For Opie, every walk is the best walk, and every run in the woods is the best run in the woods and every new squeaky toy is the best squeaky toy.
His love is total, immediate, unquestioning, fierce in its loyalty and beauty.
When I return from somewhere, even if I’ve only been gone for five minutes, Opie greets me with an intensity and excitement that is miraculous to behold.
Since he’s so tiny, the only way he can do this properly is by jumping on the back of the couch and then launching a kissing (you might call it “licking,” but I don’t) assault on my face, centered on my nose (which we won’t comment on) with passionate intensity while pressing his little body against my face. This inevitably pushes me down to the seat of the coach. At that point, he flips over and I put my hand under his back—which he loves—and he does the now-elevated worm, snarling and pawing the air and making me improbably happy to be part of it.

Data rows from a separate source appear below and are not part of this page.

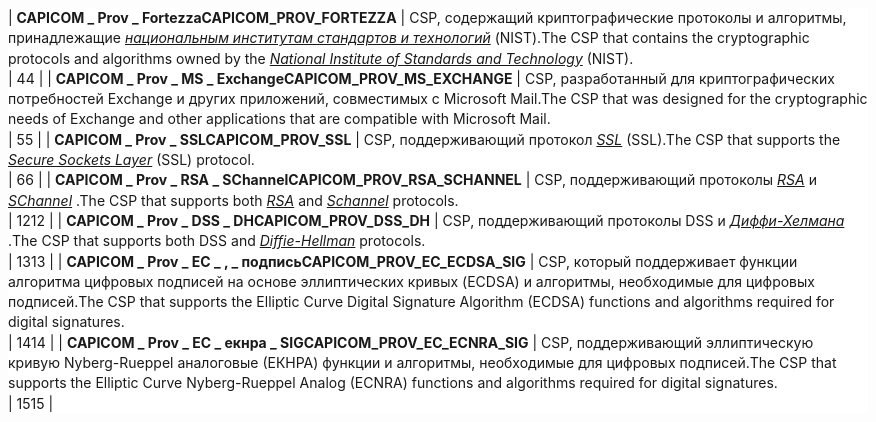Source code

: | <span data-ttu-id="c17dd-121">**CAPICOM \_ Prov \_ Fortezza**</span><span class="sxs-lookup"><span data-stu-id="c17dd-121">**CAPICOM\_PROV\_FORTEZZA**</span></span>        | <span data-ttu-id="c17dd-122">CSP, содержащий криптографические протоколы и алгоритмы, принадлежащие [*национальным институтам стандартов и технологий*](../secgloss/n-gly.md) (NIST).</span><span class="sxs-lookup"><span data-stu-id="c17dd-122">The CSP that contains the cryptographic protocols and algorithms owned by the [*National Institute of Standards and Technology*](../secgloss/n-gly.md) (NIST).</span></span><br/>                                                                                      | <span data-ttu-id="c17dd-123">4</span><span class="sxs-lookup"><span data-stu-id="c17dd-123">4</span></span>     |
| <span data-ttu-id="c17dd-124">**CAPICOM \_ Prov \_ MS \_ Exchange**</span><span class="sxs-lookup"><span data-stu-id="c17dd-124">**CAPICOM\_PROV\_MS\_EXCHANGE**</span></span>    | <span data-ttu-id="c17dd-125">CSP, разработанный для криптографических потребностей Exchange и других приложений, совместимых с Microsoft Mail.</span><span class="sxs-lookup"><span data-stu-id="c17dd-125">The CSP that was designed for the cryptographic needs of Exchange and other applications that are compatible with Microsoft Mail.</span></span><br/>                                                                                                                                                                                                                                       | <span data-ttu-id="c17dd-126">5</span><span class="sxs-lookup"><span data-stu-id="c17dd-126">5</span></span>     |
| <span data-ttu-id="c17dd-127">**CAPICOM \_ Prov \_ SSL**</span><span class="sxs-lookup"><span data-stu-id="c17dd-127">**CAPICOM\_PROV\_SSL**</span></span>             | <span data-ttu-id="c17dd-128">CSP, поддерживающий протокол [*SSL*](../secgloss/s-gly.md) (SSL).</span><span class="sxs-lookup"><span data-stu-id="c17dd-128">The CSP that supports the [*Secure Sockets Layer*](../secgloss/s-gly.md) (SSL) protocol.</span></span><br/>                                                                                                                                                                                              | <span data-ttu-id="c17dd-129">6</span><span class="sxs-lookup"><span data-stu-id="c17dd-129">6</span></span>     |
| <span data-ttu-id="c17dd-130">**CAPICOM \_ Prov \_ RSA \_ SChannel**</span><span class="sxs-lookup"><span data-stu-id="c17dd-130">**CAPICOM\_PROV\_RSA\_SCHANNEL**</span></span>   | <span data-ttu-id="c17dd-131">CSP, поддерживающий протоколы [*RSA*](../secgloss/r-gly.md) и [*SChannel*](../secgloss/s-gly.md) .</span><span class="sxs-lookup"><span data-stu-id="c17dd-131">The CSP that supports both [*RSA*](../secgloss/r-gly.md) and [*Schannel*](../secgloss/s-gly.md) protocols.</span></span><br/>                                                                                                                                                                                        | <span data-ttu-id="c17dd-132">12</span><span class="sxs-lookup"><span data-stu-id="c17dd-132">12</span></span>    |
| <span data-ttu-id="c17dd-133">**CAPICOM \_ Prov \_ DSS \_ DH**</span><span class="sxs-lookup"><span data-stu-id="c17dd-133">**CAPICOM\_PROV\_DSS\_DH**</span></span>         | <span data-ttu-id="c17dd-134">CSP, поддерживающий протоколы DSS и [*Диффи-Хелмана*](../secgloss/d-gly.md) .</span><span class="sxs-lookup"><span data-stu-id="c17dd-134">The CSP that supports both DSS and [*Diffie-Hellman*](../secgloss/d-gly.md) protocols.</span></span><br/>                                                                                                                                                                                                          | <span data-ttu-id="c17dd-135">13</span><span class="sxs-lookup"><span data-stu-id="c17dd-135">13</span></span>    |
| <span data-ttu-id="c17dd-136">**CAPICOM \_ Prov \_ EC \_ , \_ подпись**</span><span class="sxs-lookup"><span data-stu-id="c17dd-136">**CAPICOM\_PROV\_EC\_ECDSA\_SIG**</span></span>  | <span data-ttu-id="c17dd-137">CSP, который поддерживает функции алгоритма цифровых подписей на основе эллиптических кривых (ECDSA) и алгоритмы, необходимые для цифровых подписей.</span><span class="sxs-lookup"><span data-stu-id="c17dd-137">The CSP that supports the Elliptic Curve Digital Signature Algorithm (ECDSA) functions and algorithms required for digital signatures.</span></span><br/>                                                                                                                                                                                                                                  | <span data-ttu-id="c17dd-138">14</span><span class="sxs-lookup"><span data-stu-id="c17dd-138">14</span></span>    |
| <span data-ttu-id="c17dd-139">**CAPICOM \_ Prov \_ EC \_ екнра \_ SIG**</span><span class="sxs-lookup"><span data-stu-id="c17dd-139">**CAPICOM\_PROV\_EC\_ECNRA\_SIG**</span></span>  | <span data-ttu-id="c17dd-140">CSP, поддерживающий эллиптическую кривую Nyberg-Rueppel аналоговые (ЕКНРА) функции и алгоритмы, необходимые для цифровых подписей.</span><span class="sxs-lookup"><span data-stu-id="c17dd-140">The CSP that supports the Elliptic Curve Nyberg-Rueppel Analog (ECNRA) functions and algorithms required for digital signatures.</span></span><br/>                                                                                                                                                                                                                                        | <span data-ttu-id="c17dd-141">15</span><span class="sxs-lookup"><span data-stu-id="c17dd-141">15</span></span>    |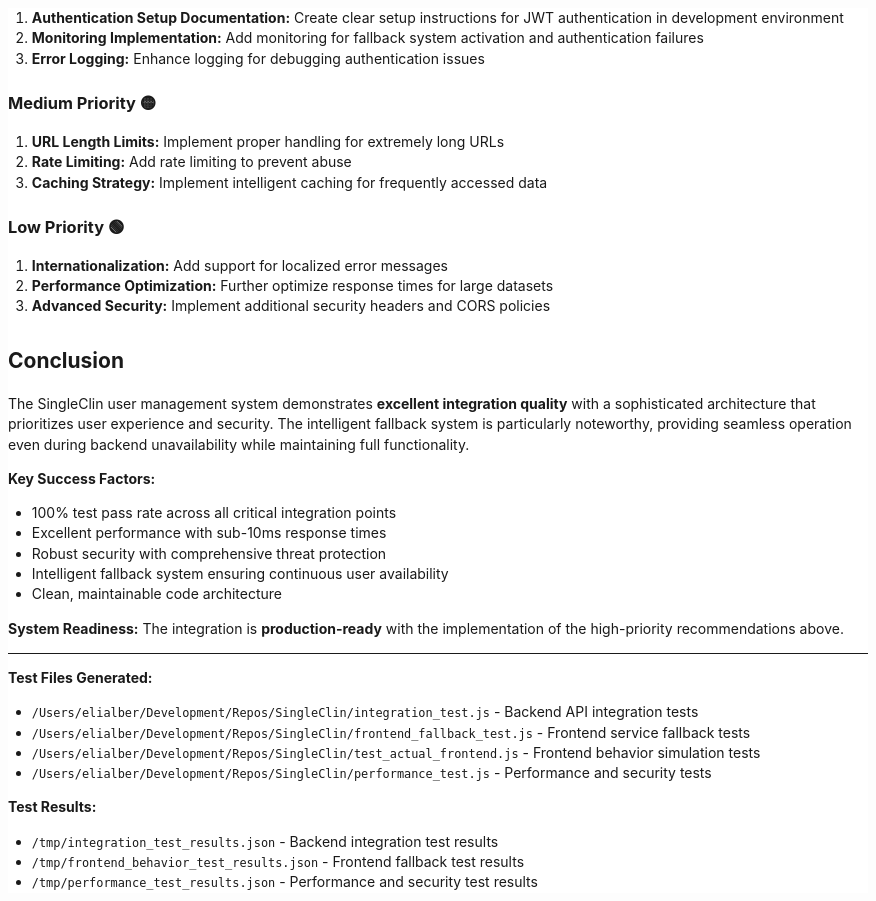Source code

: 1. **Authentication Setup Documentation:** Create clear setup instructions for JWT authentication in development environment
2. **Monitoring Implementation:** Add monitoring for fallback system activation and authentication failures
3. **Error Logging:** Enhance logging for debugging authentication issues

### Medium Priority 🟡

1. **URL Length Limits:** Implement proper handling for extremely long URLs
2. **Rate Limiting:** Add rate limiting to prevent abuse
3. **Caching Strategy:** Implement intelligent caching for frequently accessed data

### Low Priority 🟢

1. **Internationalization:** Add support for localized error messages
2. **Performance Optimization:** Further optimize response times for large datasets
3. **Advanced Security:** Implement additional security headers and CORS policies

## Conclusion

The SingleClin user management system demonstrates **excellent integration quality** with a sophisticated architecture that prioritizes user experience and security. The intelligent fallback system is particularly noteworthy, providing seamless operation even during backend unavailability while maintaining full functionality.

**Key Success Factors:**
- 100% test pass rate across all critical integration points
- Excellent performance with sub-10ms response times
- Robust security with comprehensive threat protection
- Intelligent fallback system ensuring continuous user availability
- Clean, maintainable code architecture

**System Readiness:** The integration is **production-ready** with the implementation of the high-priority recommendations above.

---

**Test Files Generated:**
- `/Users/elialber/Development/Repos/SingleClin/integration_test.js` - Backend API integration tests
- `/Users/elialber/Development/Repos/SingleClin/frontend_fallback_test.js` - Frontend service fallback tests
- `/Users/elialber/Development/Repos/SingleClin/test_actual_frontend.js` - Frontend behavior simulation tests
- `/Users/elialber/Development/Repos/SingleClin/performance_test.js` - Performance and security tests

**Test Results:**
- `/tmp/integration_test_results.json` - Backend integration test results
- `/tmp/frontend_behavior_test_results.json` - Frontend fallback test results
- `/tmp/performance_test_results.json` - Performance and security test results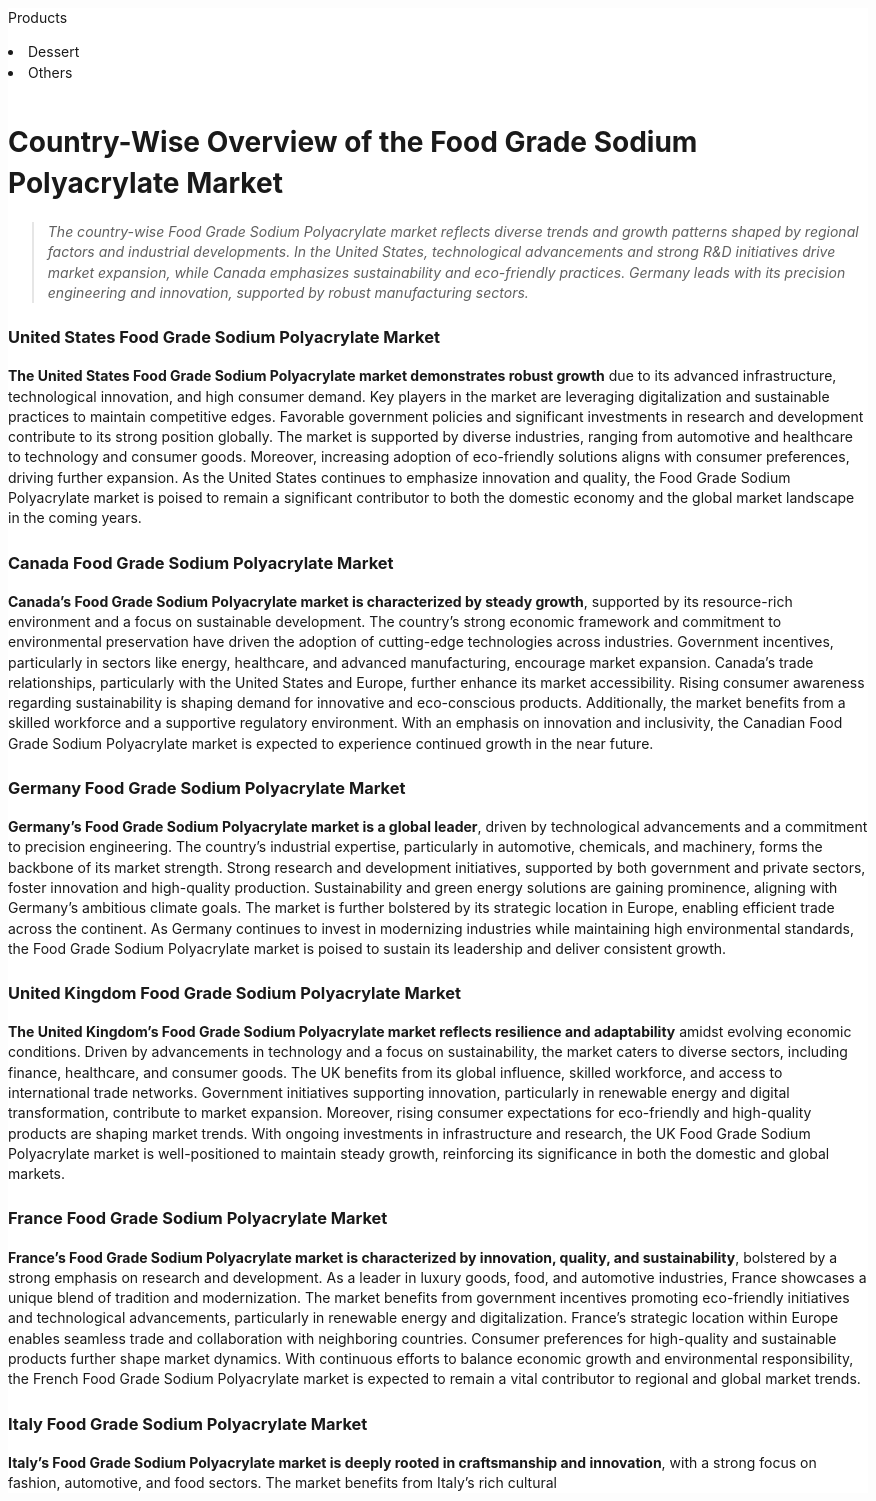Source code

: Products</li><li>Dessert</li><li>Others</li></ul><h1><span class="">Country-Wise Overview of the Food Grade Sodium Polyacrylate Market<br /></span></h1><blockquote><p><em><span class="">The country-wise Food Grade Sodium Polyacrylate market reflects diverse trends and growth patterns shaped by regional factors and industrial developments. In the United States, technological advancements and strong R&amp;D initiatives drive market expansion, while Canada emphasizes sustainability and eco-friendly practices. Germany leads with its precision engineering and innovation, supported by robust manufacturing sectors.</span></em></p></blockquote><h3><strong>United States Food Grade Sodium Polyacrylate Market</strong></h3><p><strong>The United States Food Grade Sodium Polyacrylate market demonstrates robust growth</strong> due to its advanced infrastructure, technological innovation, and high consumer demand. Key players in the market are leveraging digitalization and sustainable practices to maintain competitive edges. Favorable government policies and significant investments in research and development contribute to its strong position globally. The market is supported by diverse industries, ranging from automotive and healthcare to technology and consumer goods. Moreover, increasing adoption of eco-friendly solutions aligns with consumer preferences, driving further expansion. As the United States continues to emphasize innovation and quality, the Food Grade Sodium Polyacrylate market is poised to remain a significant contributor to both the domestic economy and the global market landscape in the coming years.</p><h3><strong>Canada Food Grade Sodium Polyacrylate Market</strong></h3><p><strong>Canada&rsquo;s Food Grade Sodium Polyacrylate market is characterized by steady growth</strong>, supported by its resource-rich environment and a focus on sustainable development. The country&rsquo;s strong economic framework and commitment to environmental preservation have driven the adoption of cutting-edge technologies across industries. Government incentives, particularly in sectors like energy, healthcare, and advanced manufacturing, encourage market expansion. Canada&rsquo;s trade relationships, particularly with the United States and Europe, further enhance its market accessibility. Rising consumer awareness regarding sustainability is shaping demand for innovative and eco-conscious products. Additionally, the market benefits from a skilled workforce and a supportive regulatory environment. With an emphasis on innovation and inclusivity, the Canadian Food Grade Sodium Polyacrylate market is expected to experience continued growth in the near future.</p><h3><strong>Germany Food Grade Sodium Polyacrylate Market</strong></h3><p><strong>Germany&rsquo;s Food Grade Sodium Polyacrylate market is a global leader</strong>, driven by technological advancements and a commitment to precision engineering. The country&rsquo;s industrial expertise, particularly in automotive, chemicals, and machinery, forms the backbone of its market strength. Strong research and development initiatives, supported by both government and private sectors, foster innovation and high-quality production. Sustainability and green energy solutions are gaining prominence, aligning with Germany&rsquo;s ambitious climate goals. The market is further bolstered by its strategic location in Europe, enabling efficient trade across the continent. As Germany continues to invest in modernizing industries while maintaining high environmental standards, the Food Grade Sodium Polyacrylate market is poised to sustain its leadership and deliver consistent growth.</p><h3><strong>United Kingdom Food Grade Sodium Polyacrylate Market</strong></h3><p><strong>The United Kingdom&rsquo;s Food Grade Sodium Polyacrylate market reflects resilience and adaptability</strong> amidst evolving economic conditions. Driven by advancements in technology and a focus on sustainability, the market caters to diverse sectors, including finance, healthcare, and consumer goods. The UK benefits from its global influence, skilled workforce, and access to international trade networks. Government initiatives supporting innovation, particularly in renewable energy and digital transformation, contribute to market expansion. Moreover, rising consumer expectations for eco-friendly and high-quality products are shaping market trends. With ongoing investments in infrastructure and research, the UK Food Grade Sodium Polyacrylate market is well-positioned to maintain steady growth, reinforcing its significance in both the domestic and global markets.</p><h3><strong>France Food Grade Sodium Polyacrylate Market</strong></h3><p><strong>France&rsquo;s Food Grade Sodium Polyacrylate market is characterized by innovation, quality, and sustainability</strong>, bolstered by a strong emphasis on research and development. As a leader in luxury goods, food, and automotive industries, France showcases a unique blend of tradition and modernization. The market benefits from government incentives promoting eco-friendly initiatives and technological advancements, particularly in renewable energy and digitalization. France&rsquo;s strategic location within Europe enables seamless trade and collaboration with neighboring countries. Consumer preferences for high-quality and sustainable products further shape market dynamics. With continuous efforts to balance economic growth and environmental responsibility, the French Food Grade Sodium Polyacrylate market is expected to remain a vital contributor to regional and global market trends.</p><h3><strong>Italy Food Grade Sodium Polyacrylate Market</strong></h3><p><strong>Italy&rsquo;s Food Grade Sodium Polyacrylate market is deeply rooted in craftsmanship and innovation</strong>, with a strong focus on fashion, automotive, and food sectors. The market benefits from Italy&rsquo;s rich cultural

I know, I know, this is nothing unusual, just normal dog stuff. But I’ve never stopped to really consider this essence of dogginess before. Perhaps because they are so omnipresent in our lives, we don’t stop to marvel at these two-species minuets of love. And it made me realize that I don’t need to turn to a church or guru or god or belief system to find my way through the murkiness that is my life, made more difficult by the crazy monkey that is my brain, by the relentless and often crippling thoughts that came with the hand I was dealt at birth. All I have to do is try to be more like Opie, to live in the now, to savor every moment left to me, to make every one of my walks the best walk ever, to dump all the trash and baggage and just be like a tiny little dog with a skin condition and a heart and soul big enough to swallow the earth.
We seek wisdom everywhere and it is at our feet, teaching without even knowing it, if only we will listen, closely and carefully.
I don’t believe in an afterlife, but if I did, I would pray to go wherever dogs go, because that would be the true paradise, awash with love and saliva, acceptance, and as many squeaky duckies as anyone could ever want.